An entire generation at risk
- A 7.4 percent year-on-year cut in CO2 emissions needed until 2050 to limit global warming to 1.5C
- A warmer world brings risks of food shortages, infectious diseases, floods and extreme heat
- Venice floods, Australia bushfires blamed on climate change
Climate change will damage the health of an entire generation unless there are immediate cuts to fossil fuel emissions, from a rise in deadly infectious diseases to surging malnutrition, experts warned yesterday.
Children across the world were already suffering the ill effects of air pollution and extreme weather events, said The Lancet Countdown in its annual report on the impact of climate change on human health.
And far worse is to come for future generations, it warned: air-borne diseases, malnutrition due to mass crop failures, and even mental and physical trauma from increased flash flooding and wildfires.
The Lancet Countdown is a coalition of 35 institutions including the World Health Organization and the World Bank.
The report came as climate change is attributed to extreme floods in Venice, fires in Australia and even an outbreak of plague in China this week.
Venice declared a state of emergency on Wednesday after “apocalyptic” floods swept through the lagoon city, flooding its historic basilica and inundating squares and centuries-old buildings.
Some of Australia’s worst wildfires in living memory continue to burn across its eastern seaboard. 4 people have been killed so far.
If nothing is done, the impacts could burden an entire generation with disease and illness throughout their lives, researchers said.
The report, compiled by 120 experts, said “nothing short” of a 7.4 percent year-on-year cut in CO2 emissions until 2050 would limit global warming to 1.5C.
“A kid born today has an average global life expectancy of 71 years so that brings them to 2090. That means that kid will experience a 4C world,” Nick Watts, executive director of The Lancet Countdown, told AFP.
In the last 30 years, the global yield potential of staple crops such as maize, winter wheat and rice, have all declined, putting infants and small children at heightened risk of malnutrition.
Infant malnutrition impacts every stage of a child’s life, stunting growth, weakening the immune system and throwing up long-term developmental problems. More children will also be susceptible to infectious disease outbreaks.

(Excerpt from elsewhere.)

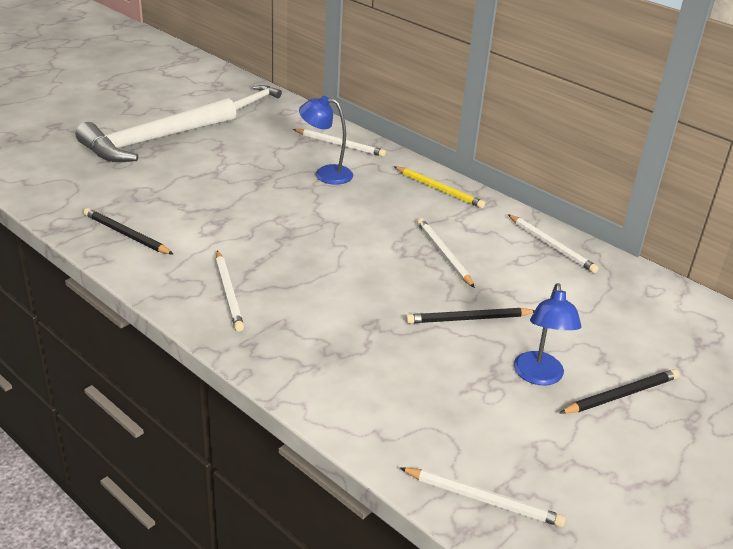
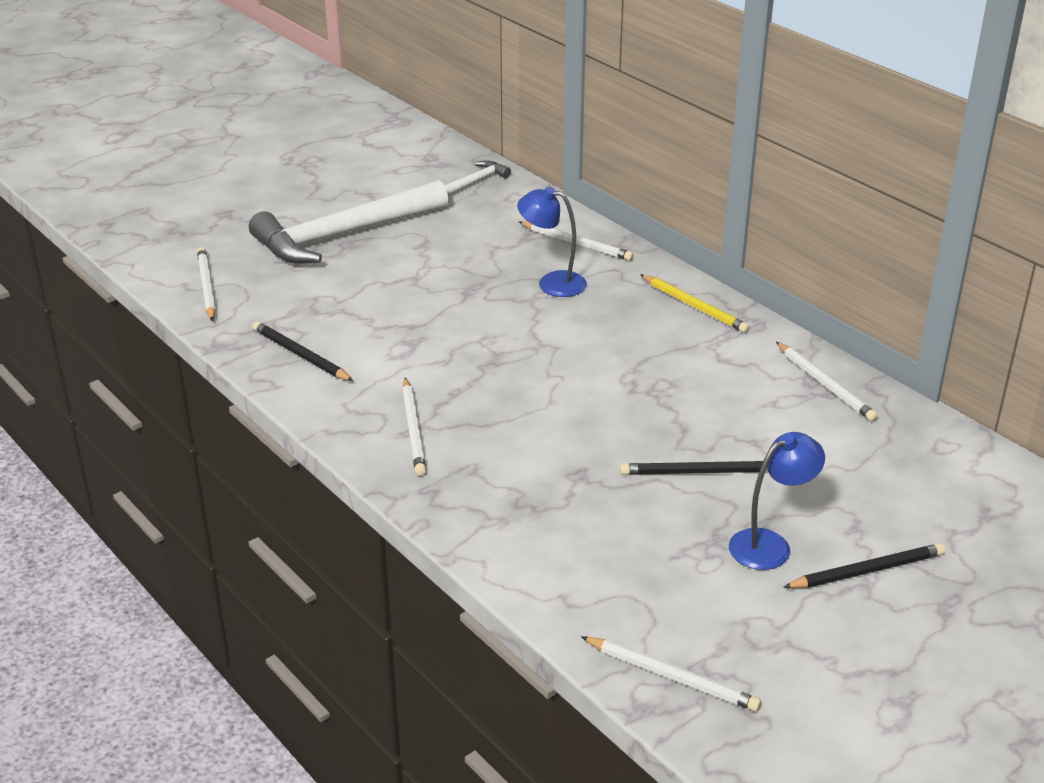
camera: 10 degrees right, 0 degrees up
(443, 254) = (683, 391): white pencil -> white pencil (206, 287)
(539, 376) = (770, 544): blue lamp -> blue lamp turned 135 degrees counterclockwise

In three just three decades, the number of days worldwide of prime infectiousness for the Vibrio bacteria -- which causes much of child diarrhoeal disease worldwide -- has doubled.
The report found that mosquito-borne diseases such as dengue and malaria were also on the march, putting half of the world’s current population at risk.
Reacting to the report, The Lancet’s editor-in-chief Richard Horton said climate change was “one of the greatest threats to the health of humanity today”.
“But the world has yet to see a response from governments,” he added. “We can’t afford this level of disengagement.”